The government doesn’t want to move in yet because it hopes Evergrande’s struggles will show other Chinese companies that they need to be disciplined in their finances, say people with knowledge of its deliberations who spoke on condition of anonymity. But it has an array of financial tools that it believes are strong enough to stem a financial panic if matters worsen.

The government is “still going to provide a guarantee” for much of Evergrande’s activities, said Zhu Ning, deputy dean of the Shanghai Advanced Institute of Finance, “but the investors are going to have to sweat.”

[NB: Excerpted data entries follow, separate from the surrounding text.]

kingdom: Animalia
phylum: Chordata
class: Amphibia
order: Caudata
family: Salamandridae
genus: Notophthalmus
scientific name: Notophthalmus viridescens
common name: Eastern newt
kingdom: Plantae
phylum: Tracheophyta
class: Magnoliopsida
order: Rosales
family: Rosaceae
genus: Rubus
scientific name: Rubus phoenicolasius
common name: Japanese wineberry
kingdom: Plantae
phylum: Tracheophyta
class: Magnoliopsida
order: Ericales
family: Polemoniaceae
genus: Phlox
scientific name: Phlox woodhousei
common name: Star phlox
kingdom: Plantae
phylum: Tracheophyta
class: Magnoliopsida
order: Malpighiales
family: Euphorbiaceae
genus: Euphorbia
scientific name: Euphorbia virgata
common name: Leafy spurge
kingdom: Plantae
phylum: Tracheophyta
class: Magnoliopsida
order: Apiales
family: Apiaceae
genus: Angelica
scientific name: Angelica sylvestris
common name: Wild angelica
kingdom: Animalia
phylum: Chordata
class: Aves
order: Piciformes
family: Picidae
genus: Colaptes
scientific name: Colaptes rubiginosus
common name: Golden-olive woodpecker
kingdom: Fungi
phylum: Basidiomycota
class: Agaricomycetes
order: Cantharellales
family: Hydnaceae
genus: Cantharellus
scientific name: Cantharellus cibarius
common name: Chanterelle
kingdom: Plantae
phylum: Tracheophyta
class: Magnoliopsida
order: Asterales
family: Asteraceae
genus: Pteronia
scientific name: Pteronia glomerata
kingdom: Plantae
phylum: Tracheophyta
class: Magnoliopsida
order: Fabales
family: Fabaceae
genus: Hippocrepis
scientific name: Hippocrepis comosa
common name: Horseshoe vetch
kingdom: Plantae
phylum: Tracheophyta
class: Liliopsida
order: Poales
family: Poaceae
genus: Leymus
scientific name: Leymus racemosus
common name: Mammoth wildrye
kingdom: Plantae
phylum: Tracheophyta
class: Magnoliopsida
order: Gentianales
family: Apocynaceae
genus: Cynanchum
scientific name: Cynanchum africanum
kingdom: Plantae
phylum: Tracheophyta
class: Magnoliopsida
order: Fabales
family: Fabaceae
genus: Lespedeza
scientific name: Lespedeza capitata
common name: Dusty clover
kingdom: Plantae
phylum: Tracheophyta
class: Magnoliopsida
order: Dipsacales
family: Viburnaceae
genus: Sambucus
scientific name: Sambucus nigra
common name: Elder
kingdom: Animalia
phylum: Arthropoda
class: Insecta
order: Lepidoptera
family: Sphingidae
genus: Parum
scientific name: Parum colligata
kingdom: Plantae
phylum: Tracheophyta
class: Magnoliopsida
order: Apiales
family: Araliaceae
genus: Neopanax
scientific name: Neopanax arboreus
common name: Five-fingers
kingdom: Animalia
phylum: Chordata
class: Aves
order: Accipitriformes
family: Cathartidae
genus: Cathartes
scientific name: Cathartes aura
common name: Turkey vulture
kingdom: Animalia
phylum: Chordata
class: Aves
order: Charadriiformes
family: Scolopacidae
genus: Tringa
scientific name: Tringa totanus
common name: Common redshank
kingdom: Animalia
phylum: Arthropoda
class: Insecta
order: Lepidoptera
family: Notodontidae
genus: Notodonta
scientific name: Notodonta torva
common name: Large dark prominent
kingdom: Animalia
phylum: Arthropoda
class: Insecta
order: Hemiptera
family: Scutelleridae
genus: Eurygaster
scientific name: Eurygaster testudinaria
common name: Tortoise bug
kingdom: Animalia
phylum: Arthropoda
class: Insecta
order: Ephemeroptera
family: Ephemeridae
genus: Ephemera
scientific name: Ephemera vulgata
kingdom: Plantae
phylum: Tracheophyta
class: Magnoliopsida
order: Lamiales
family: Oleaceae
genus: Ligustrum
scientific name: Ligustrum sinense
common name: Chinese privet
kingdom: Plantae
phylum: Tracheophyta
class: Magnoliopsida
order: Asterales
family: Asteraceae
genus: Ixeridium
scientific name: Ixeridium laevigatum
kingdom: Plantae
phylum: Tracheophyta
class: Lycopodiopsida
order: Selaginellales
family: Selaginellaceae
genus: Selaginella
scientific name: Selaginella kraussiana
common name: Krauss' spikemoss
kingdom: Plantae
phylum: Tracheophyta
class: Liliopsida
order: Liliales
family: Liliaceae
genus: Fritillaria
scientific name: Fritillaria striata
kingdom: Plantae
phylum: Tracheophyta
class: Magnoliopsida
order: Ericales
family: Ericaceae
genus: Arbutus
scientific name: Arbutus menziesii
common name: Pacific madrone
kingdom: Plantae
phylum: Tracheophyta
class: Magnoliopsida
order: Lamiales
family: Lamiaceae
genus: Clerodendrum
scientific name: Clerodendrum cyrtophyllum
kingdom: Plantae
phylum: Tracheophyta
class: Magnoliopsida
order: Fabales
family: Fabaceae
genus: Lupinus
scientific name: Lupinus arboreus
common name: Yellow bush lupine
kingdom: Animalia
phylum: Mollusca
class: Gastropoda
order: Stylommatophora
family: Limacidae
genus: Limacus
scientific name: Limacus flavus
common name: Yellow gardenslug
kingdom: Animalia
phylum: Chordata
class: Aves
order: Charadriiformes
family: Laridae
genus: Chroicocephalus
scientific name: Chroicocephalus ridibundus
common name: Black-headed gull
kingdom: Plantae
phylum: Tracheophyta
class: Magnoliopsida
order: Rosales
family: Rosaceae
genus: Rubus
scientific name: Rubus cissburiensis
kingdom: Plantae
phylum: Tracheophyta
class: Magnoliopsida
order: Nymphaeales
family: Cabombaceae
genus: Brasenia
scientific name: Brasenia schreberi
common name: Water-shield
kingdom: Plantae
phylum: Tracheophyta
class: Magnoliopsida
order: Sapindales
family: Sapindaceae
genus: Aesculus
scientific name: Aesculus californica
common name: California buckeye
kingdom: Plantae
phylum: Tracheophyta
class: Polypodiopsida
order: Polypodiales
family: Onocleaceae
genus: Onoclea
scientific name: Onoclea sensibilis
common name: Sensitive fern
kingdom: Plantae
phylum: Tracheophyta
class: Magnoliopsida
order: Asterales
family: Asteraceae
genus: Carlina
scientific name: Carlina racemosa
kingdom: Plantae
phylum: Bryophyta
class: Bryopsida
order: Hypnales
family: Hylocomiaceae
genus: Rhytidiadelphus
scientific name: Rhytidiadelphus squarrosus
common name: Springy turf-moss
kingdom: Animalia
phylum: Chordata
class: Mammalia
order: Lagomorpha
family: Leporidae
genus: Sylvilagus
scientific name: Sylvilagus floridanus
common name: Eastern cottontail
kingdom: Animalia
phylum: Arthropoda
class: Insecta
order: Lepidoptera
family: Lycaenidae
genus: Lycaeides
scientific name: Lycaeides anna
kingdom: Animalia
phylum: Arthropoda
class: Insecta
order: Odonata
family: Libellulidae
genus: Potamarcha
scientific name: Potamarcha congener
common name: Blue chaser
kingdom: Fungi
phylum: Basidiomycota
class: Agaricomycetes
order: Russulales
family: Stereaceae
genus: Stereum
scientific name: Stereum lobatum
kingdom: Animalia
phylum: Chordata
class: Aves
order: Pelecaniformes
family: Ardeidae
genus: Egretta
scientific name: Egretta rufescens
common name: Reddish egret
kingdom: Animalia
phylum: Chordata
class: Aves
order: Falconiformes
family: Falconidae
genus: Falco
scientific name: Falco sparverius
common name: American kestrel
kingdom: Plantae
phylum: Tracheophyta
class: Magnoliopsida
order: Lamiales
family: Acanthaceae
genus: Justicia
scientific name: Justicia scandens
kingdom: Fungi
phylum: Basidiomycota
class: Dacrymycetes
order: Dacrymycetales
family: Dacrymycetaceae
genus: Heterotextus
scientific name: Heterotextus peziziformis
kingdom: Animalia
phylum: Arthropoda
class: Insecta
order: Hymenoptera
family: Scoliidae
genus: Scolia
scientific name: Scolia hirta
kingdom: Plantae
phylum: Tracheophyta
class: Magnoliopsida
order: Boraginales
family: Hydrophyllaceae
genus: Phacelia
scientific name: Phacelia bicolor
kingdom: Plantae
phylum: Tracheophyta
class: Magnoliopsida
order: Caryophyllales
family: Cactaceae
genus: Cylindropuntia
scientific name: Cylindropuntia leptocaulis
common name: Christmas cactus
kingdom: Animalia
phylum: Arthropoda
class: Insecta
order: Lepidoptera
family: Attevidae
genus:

A gas station in Leicestershire, England, on Saturday. Grant Shapps, the transportation secretary, has appealed to motorists not to buy more fuel than they normally would.Credit…Carl Recine/Reuters

Since January, after Britain completed the final stage of Brexit, employers have been unable to freely recruit European workers. The pandemic has also exacerbated a crisis that stems from a long-term shortage of British truck drivers.

Over the weekend, Prime Minister Boris Johnson of Britain reversed course and offered thousands of visas to foreign truckers to combat a driver shortage that has left some supermarket shelves empty and caused long lines at gas stations, Stephen Castle reports for The New York Times.

The decision, announced late Saturday, reflects the growing alarm within the government over a disruption to supplies that has prompted panic buying and, in some places, caused fuel to run out and gas stations to close.

The post-Brexit exodus of European workers is only one cause of the long-term driver shortage. The industry has had difficulties attracting workers to jobs that are traditionally lower paid and require long, grueling hours away from home. Truckers have also complained that safe parking spaces and rest stops can be hard to find.

So great is the concern that there has been speculation that the military could be called up to drive trucks. That has not yet happened, but Defense Ministry staff members will be asked to help speed up the process for truck licensing applications.

Monday

Senate vote on the debt limit: The Senate is expected to vote on legislation to keep the government funded through early December and lift the limit on federal borrowing through the end of 2022 before a Thursday deadline. The United States could default on its debt sometime in October if Congress does not take action to raise or suspend the debt limit, Treasury Secretary Janet L. Yellen warned.

Tuesday

Consumer confidence: The Conference Board is set to report its consumer confidence index for September. The results last month showed the index’s sharpest decline since February, but preliminary data from the University of Michigan’s gauge of consumer sentiment showed a modest gain for September.

Senate Banking Committee hearing: Jerome H. Powell, the Federal Reserve chair, and Ms. Yellen will testify at the Senate Banking Committee hearing on their agencies’ oversight of the CARES Act. Economists are expecting the officials to be quizzed about inflation, a $1 trillion infrastructure bill and the debt ceiling.

NABE Conference: Ms. Yellen is set to speak at a virtual event hosted by the Los Angeles Chapter of the National Association for Business Economics. Her address will be followed by a moderated conversation with Constance Hunter, the chief economist for KMPG.

Friday

Personal Consumption Expenditures: The inflation gauge will provide insight on how much and how quickly rising prices will fade. The data comes after an update from the Fed about its plans to “taper” bond purchases that the central bank is making to support the economy.